_PROBLEM STATEMENT_
Where does the string "correctly" appear in the records? Copy each line that holds it.

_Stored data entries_
--------------------------------

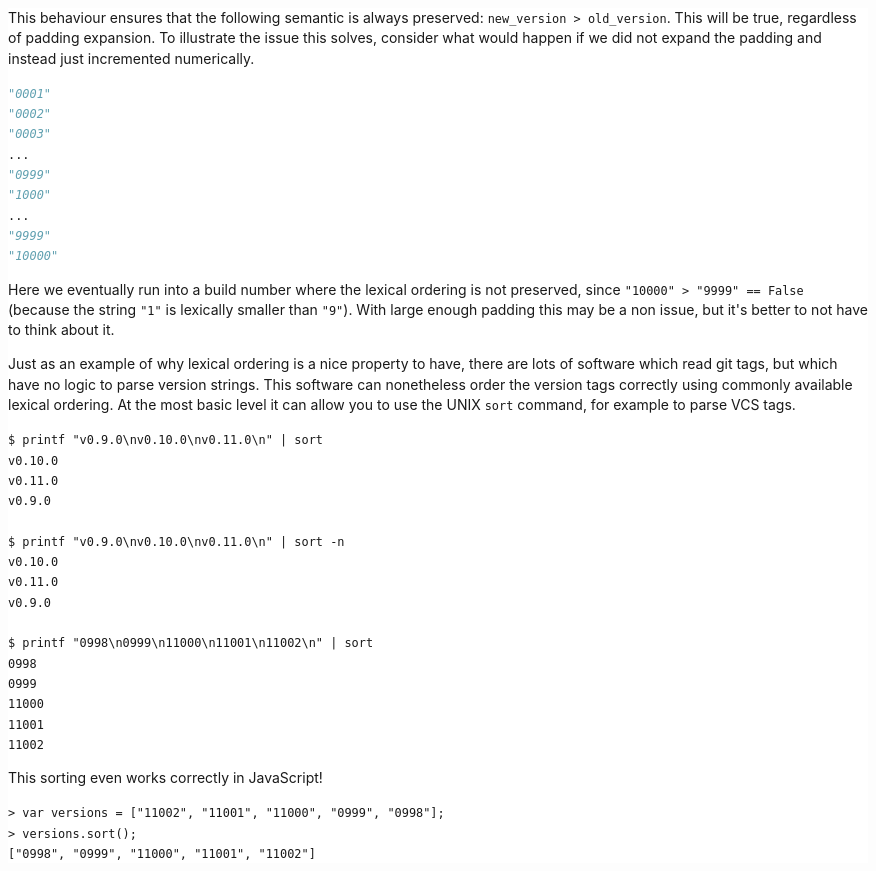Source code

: This behaviour ensures that the following semantic is always preserved:
`new_version > old_version`. This will be true, regardless of padding
expansion. To illustrate the issue this solves, consider what would happen
if we did not expand the padding and instead just incremented numerically.

```python
"0001"
"0002"
"0003"
...
"0999"
"1000"
...
"9999"
"10000"
```

Here we eventually run into a build number where the lexical ordering is
not preserved, since `"10000" > "9999" == False` (because the string `"1"`
is lexically smaller than `"9"`). With large enough padding this may be a
non issue, but it's better to not have to think about it.

Just as an example of why lexical ordering is a nice property to have,
there are lots of software which read git tags, but which have no logic to
parse version strings. This software can nonetheless order the version tags
correctly using commonly available lexical ordering. At the most basic
level it can allow you to use the UNIX `sort` command, for example to parse
VCS tags.


```shell
$ printf "v0.9.0\nv0.10.0\nv0.11.0\n" | sort
v0.10.0
v0.11.0
v0.9.0

$ printf "v0.9.0\nv0.10.0\nv0.11.0\n" | sort -n
v0.10.0
v0.11.0
v0.9.0

$ printf "0998\n0999\n11000\n11001\n11002\n" | sort
0998
0999
11000
11001
11002
```

This sorting even works correctly in JavaScript!

```
> var versions = ["11002", "11001", "11000", "0999", "0998"];
> versions.sort();
["0998", "0999", "11000", "11001", "11002"]
```


[repo_ref]: https://gitlab.com/mbarkhau/pycalver
[setuptools_ref]: https://setuptools.readthedocs.io/en/latest/setuptools.html#specifying-your-project-s-version
[ssot_ref]: https://en.wikipedia.org/wiki/Single_source_of_truth
[pep_440_ref]: https://www.python.org/dev/peps/pep-0440/
[zeno_1_dot_0_ref]: http://sedimental.org/designing_a_version.html#semver-and-release-blockage
[pep_101_ref]: https://www.python.org/dev/peps/pep-0101/
[bumpversion_ref]: https://github.com/peritus/bumpversion
[bootstrapit_ref]: https://gitlab.com/mbarkhau/bootstrapit
[cookiecutter_ref]: https://cookiecutter.readthedocs.io
[build_img]: https://gitlab.com/mbarkhau/pycalver/badges/master/pipeline.svg
[build_ref]: https://gitlab.com/mbarkhau/pycalver/pipelines
[codecov_img]: https://gitlab.com/mbarkhau/pycalver/badges/master/coverage.svg
[codecov_ref]: https://mbarkhau.gitlab.io/pycalver/cov
[license_img]: https://img.shields.io/badge/License-MIT-blue.svg
[license_ref]: https://gitlab.com/mbarkhau/pycalver/blob/master/LICENSE
[mypy_img]: https://img.shields.io/badge/mypy-checked-green.svg
[mypy_ref]: https://mbarkhau.gitlab.io/pycalver/mypycov
[style_img]: https://img.shields.io/badge/code%20style-%20sjfmt-f71.svg
[style_ref]: https://gitlab.com/mbarkhau/straitjacket/
[downloads_img]: https://pepy.tech/badge/pycalver/month
[downloads_ref]: https://pepy.tech/project/pycalver
[version_img]: https://img.shields.io/static/v1.svg?label=PyCalVer&message=v201907.0032-beta&color=blue
[version_ref]: https://pypi.org/project/pycalver/
[pypi_img]: https://img.shields.io/badge/PyPI-wheels-green.svg
[pypi_ref]: https://pypi.org/project/pycalver/#files
[pyversions_img]: https://img.shields.io/pypi/pyversions/pycalver.svg
[pyversions_ref]: https://pypi.python.org/pypi/pycalver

--------------------------------

_TASK OUTPUT_
correctly using commonly available lexical ordering. At the most basic
This sorting even works correctly in JavaScript!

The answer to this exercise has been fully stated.